# Job
Report how many lines of the listing below contain the string "across". Give only the number.

Records taken from a collection
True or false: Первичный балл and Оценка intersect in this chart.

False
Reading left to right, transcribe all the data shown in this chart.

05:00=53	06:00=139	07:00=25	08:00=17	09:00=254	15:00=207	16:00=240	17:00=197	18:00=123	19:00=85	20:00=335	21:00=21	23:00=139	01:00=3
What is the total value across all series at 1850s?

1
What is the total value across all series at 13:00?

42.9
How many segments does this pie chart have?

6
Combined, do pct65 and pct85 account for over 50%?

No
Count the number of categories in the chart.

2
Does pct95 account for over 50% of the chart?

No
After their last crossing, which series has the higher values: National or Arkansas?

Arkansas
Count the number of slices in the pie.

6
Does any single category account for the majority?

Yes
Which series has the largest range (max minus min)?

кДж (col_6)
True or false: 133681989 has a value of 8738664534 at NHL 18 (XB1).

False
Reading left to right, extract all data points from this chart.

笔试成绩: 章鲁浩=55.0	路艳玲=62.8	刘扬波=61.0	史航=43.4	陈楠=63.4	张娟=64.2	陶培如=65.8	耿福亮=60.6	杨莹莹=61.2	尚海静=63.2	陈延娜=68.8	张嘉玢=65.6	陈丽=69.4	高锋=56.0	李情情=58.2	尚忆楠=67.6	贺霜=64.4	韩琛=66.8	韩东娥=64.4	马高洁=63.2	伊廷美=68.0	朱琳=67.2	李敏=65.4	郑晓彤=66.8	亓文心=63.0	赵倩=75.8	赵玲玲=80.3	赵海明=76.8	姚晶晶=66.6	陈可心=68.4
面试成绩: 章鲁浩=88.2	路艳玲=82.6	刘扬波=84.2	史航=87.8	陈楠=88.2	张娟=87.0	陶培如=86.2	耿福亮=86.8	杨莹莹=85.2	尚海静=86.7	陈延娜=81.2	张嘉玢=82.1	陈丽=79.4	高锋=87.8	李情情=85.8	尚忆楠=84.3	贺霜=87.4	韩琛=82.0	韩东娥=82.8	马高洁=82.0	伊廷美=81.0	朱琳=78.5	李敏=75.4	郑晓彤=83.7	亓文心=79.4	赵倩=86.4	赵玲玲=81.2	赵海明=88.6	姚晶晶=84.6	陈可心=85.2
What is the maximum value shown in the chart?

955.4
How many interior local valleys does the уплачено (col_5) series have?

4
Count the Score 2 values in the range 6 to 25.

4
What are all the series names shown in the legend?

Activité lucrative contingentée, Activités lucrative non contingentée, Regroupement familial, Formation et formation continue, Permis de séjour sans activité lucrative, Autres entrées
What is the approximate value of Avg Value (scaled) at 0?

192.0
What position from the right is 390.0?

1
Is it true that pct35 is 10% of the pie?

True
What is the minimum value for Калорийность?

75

# Written answer
2